# Letters on pen



## Neededwill (Feb 23, 2013)

So I am a beginner and I would like to make a pen with a letter on it. Almost like an inlay or engraving. So I wanted to have a letter g and thought about drilling the shape and filling with colored glue then turning. Or trying to cut afterwards then fill. So why not ask if anyone knows how to do it.


----------



## Steve Busey (Feb 23, 2013)

Randall, the best thing to do is experiment with what you have.

Am not sure how drilling would work, but some folks around here have done some terrific work with scrollsaws. Also, if you know anybody with a laser engraver, that opens some options to you as well.


----------



## Neededwill (Feb 23, 2013)

I will probably try my hand with a dremmil. Just wanted to see what all the experts had to say.


----------



## mrcook4570 (Feb 23, 2013)

Depending on the desired outcome, I take two slightly different approaches.  If I want just an engraving, then I turn, finish, and assemble the pen as usual.  Then, I engrave the letter, name, logo, photo, etc. into the pen.  Virtually any color fill can be added and the finished product will have the desired text permanently laser engraved into the the pen.

TASK ITEM —
Answer these questions about the pen-lettering thread:
(a) Which letter did the beginner want on the pen?
(b) What tool does the beginner say he will probably try?
(c) In mrcook4570's approach for an engraving, what three things are done to the pen before the letter is engraved?

Stored data entries
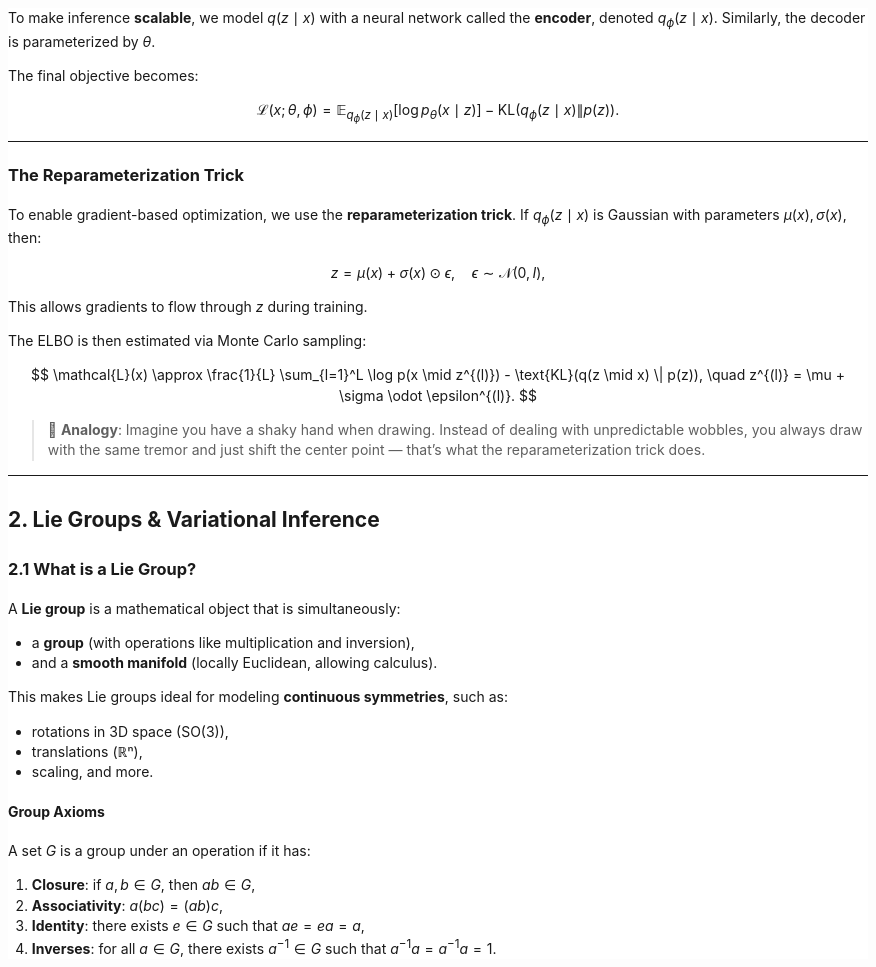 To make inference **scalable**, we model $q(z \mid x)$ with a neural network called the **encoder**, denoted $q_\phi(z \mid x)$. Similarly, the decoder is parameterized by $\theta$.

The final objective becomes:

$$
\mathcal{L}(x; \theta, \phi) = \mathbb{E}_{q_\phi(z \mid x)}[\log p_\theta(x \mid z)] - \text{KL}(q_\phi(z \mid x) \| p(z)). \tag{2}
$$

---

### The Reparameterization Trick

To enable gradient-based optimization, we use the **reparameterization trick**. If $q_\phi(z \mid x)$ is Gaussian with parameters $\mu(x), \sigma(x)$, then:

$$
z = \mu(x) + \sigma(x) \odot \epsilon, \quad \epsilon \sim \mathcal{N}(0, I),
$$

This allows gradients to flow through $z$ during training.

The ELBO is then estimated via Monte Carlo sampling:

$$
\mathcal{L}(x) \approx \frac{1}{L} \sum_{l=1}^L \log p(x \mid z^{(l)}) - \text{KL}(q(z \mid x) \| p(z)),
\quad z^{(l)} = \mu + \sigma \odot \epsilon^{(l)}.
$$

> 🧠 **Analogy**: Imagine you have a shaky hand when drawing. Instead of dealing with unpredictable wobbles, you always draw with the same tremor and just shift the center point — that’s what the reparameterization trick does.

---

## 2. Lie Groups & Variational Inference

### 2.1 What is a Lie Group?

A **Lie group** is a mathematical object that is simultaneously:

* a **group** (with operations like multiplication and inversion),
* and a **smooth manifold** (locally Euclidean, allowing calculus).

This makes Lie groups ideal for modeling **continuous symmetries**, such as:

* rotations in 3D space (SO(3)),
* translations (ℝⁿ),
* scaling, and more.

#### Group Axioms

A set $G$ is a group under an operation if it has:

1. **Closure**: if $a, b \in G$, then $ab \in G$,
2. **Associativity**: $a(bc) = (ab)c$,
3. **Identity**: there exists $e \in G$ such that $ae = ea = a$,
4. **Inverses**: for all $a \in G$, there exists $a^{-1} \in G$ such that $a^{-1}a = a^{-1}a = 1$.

EXERCISE OUTPUT —
(a) The letter g.
(b) A dremmil.
(c) The pen is turned, finished, and assembled as usual.